**WHAT THE TASK ASKS:** The data below should be copied over with complete accuracy.

**DATA TO EXAMINE:**
───
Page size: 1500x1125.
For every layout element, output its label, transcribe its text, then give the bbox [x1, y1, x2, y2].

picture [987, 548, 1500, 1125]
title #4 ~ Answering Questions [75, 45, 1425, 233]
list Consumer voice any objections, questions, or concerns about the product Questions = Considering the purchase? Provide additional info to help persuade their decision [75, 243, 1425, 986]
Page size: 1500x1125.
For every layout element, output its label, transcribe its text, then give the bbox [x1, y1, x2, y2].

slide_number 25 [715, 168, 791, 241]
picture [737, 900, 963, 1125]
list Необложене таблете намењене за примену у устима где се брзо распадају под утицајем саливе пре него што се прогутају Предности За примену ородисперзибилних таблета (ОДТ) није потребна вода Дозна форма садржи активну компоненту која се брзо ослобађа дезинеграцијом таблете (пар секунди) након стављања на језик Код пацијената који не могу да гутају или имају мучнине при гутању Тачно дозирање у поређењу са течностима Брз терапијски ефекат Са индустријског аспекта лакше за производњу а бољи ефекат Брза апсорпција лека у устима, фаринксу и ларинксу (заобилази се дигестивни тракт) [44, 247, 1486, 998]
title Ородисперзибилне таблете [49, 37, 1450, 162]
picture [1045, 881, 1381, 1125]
───
**RESPONSE BOX:**
Page size: 1500x1125.
For every layout element, output its label, transcribe its text, then give the bbox [x1, y1, x2, y2].

picture [987, 548, 1500, 1125]
title #4 ~ Answering Questions [75, 45, 1425, 233]
list Consumer voice any objections, questions, or concerns about the product Questions = Considering the purchase? Provide additional info to help persuade their decision [75, 243, 1425, 986]
Page size: 1500x1125.
For every layout element, output its label, transcribe its text, then give the bbox [x1, y1, x2, y2].

slide_number 25 [715, 168, 791, 241]
picture [737, 900, 963, 1125]
list Необложене таблете намењене за примену у устима где се брзо распадају под утицајем саливе пре него што се прогутају Предности За примену ородисперзибилних таблета (ОДТ) није потребна вода Дозна форма садржи активну компоненту која се брзо ослобађа дезинеграцијом таблете (пар секунди) након стављања на језик Код пацијената који не могу да гутају или имају мучнине при гутању Тачно дозирање у поређењу са течностима Брз терапијски ефекат Са индустријског аспекта лакше за производњу а бољи ефекат Брза апсорпција лека у устима, фаринксу и ларинксу (заобилази се дигестивни тракт) [44, 247, 1486, 998]
title Ородисперзибилне таблете [49, 37, 1450, 162]
picture [1045, 881, 1381, 1125]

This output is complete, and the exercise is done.